📘 Business Task

Bellabeat, a high-tech manufacturer of health-focused smart products for women, wants to leverage data to inform its marketing strategy. As a junior data analyst, your task is to analyze smart device usage patterns (using Fitbit data) and generate actionable insights that could be applied to Bellabeat’s product suite — particularly the Leaf wellness tracker.


📂 Data Source


🧹 Data Cleaning

library(tidyverse)
library(janitor)
library(lubridate)
library(skimr)

daily_activity <- read_csv("dailyActivity_merged.csv") %>% clean_names()
sleep_day <- read_csv("sleepDay_merged.csv") %>% clean_names()

daily_activity <- daily_activity %>% mutate(activity_date = mdy(activity_date))
sleep_day <- sleep_day %>% mutate(sleep_day = mdy_hms(sleep_day))

daily_activity <- distinct(daily_activity)
sleep_day <- distinct(sleep_day)

🔍 Analysis & Visualizations

📊 Steps vs Calories Burned

ggplot(daily_activity, aes(x = total_steps, y = calories)) +
  geom_point(color = "#FF6F61", alpha = 0.6) +
  geom_smooth(method = "lm", se = FALSE, color = "#333333") +
  labs(title = "Steps vs Calories Burned", x = "Total Steps", y = "Calories Burned") +
  theme_minimal()

📌 Insight: There is a strong positive correlation between the number of steps taken and calories burned.

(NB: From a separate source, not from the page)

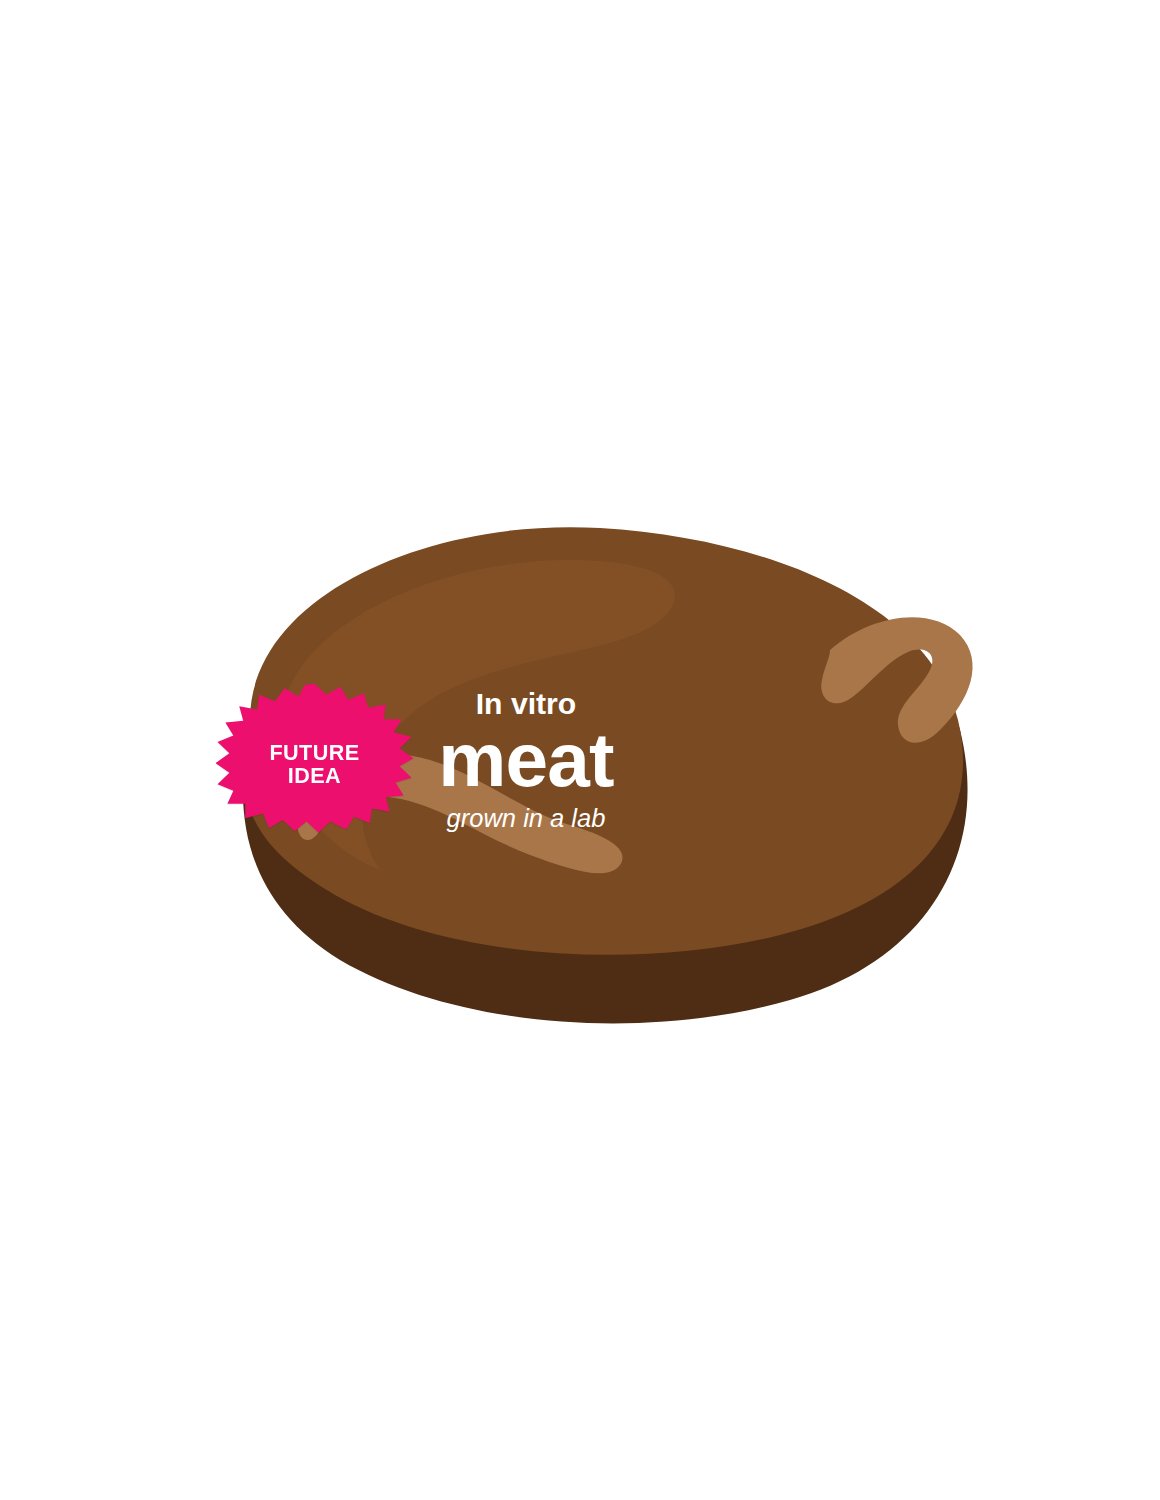Future
idea
In vitro
meat
grown in a lab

This validates the use of step goals in health-tracking apps as an effective strategy for promoting physical activity.


😴 Sleep vs Very Active Minutes

activity_sleep <- inner_join(daily_activity, sleep_day, by = c("id", "activity_date" = "sleep_day"))

ggplot(activity_sleep, aes(x = total_minutes_asleep / 60, y = very_active_minutes)) +
  geom_point(color = "#6C5B7B", alpha = 0.6) +
  geom_smooth(method = "lm", color = "#333333", se = FALSE) +
  labs(title = "Sleep Hours vs Very Active Minutes", x = "Sleep Hours", y = "Very Active Minutes") +
  theme_minimal()

📌 Insight: The relationship between sleep duration and very active minutes is weak, indicating that high activity does not necessarily reduce sleep time. This highlights a potential for Bellabeat to encourage both physical activity and adequate rest without compromise.


📈 Activity Types Comparison

daily_activity %>%
  select(very_active_minutes, fairly_active_minutes, lightly_active_minutes, sedentary_minutes) %>%
  pivot_longer(everything(), names_to = "activity_type", values_to = "minutes") %>%
  ggplot(aes(x = activity_type, y = minutes, fill = activity_type)) +
  geom_boxplot(alpha = 0.7) +
  scale_fill_brewer(palette = "Pastel1") +
  labs(title = "Comparison of Activity Types", x = "Activity Type", y = "Minutes per Day") +
  theme_minimal()

📌 Insight: Users spend the majority of their time in sedentary activity, with very little time being spent in highly active states. This presents a key opportunity for Bellabeat to introduce motivational features encouraging users to break up long sedentary periods with movement.


📌 Key Insights


🧠 Recommendations


✅ Conclusion

The analysis reveals consistent patterns in physical activity, sedentary time, and sleep among Fitbit users. These insights can guide Bellabeat in refining their product positioning and user engagement strategy — especially for the Leaf smart wellness tracker.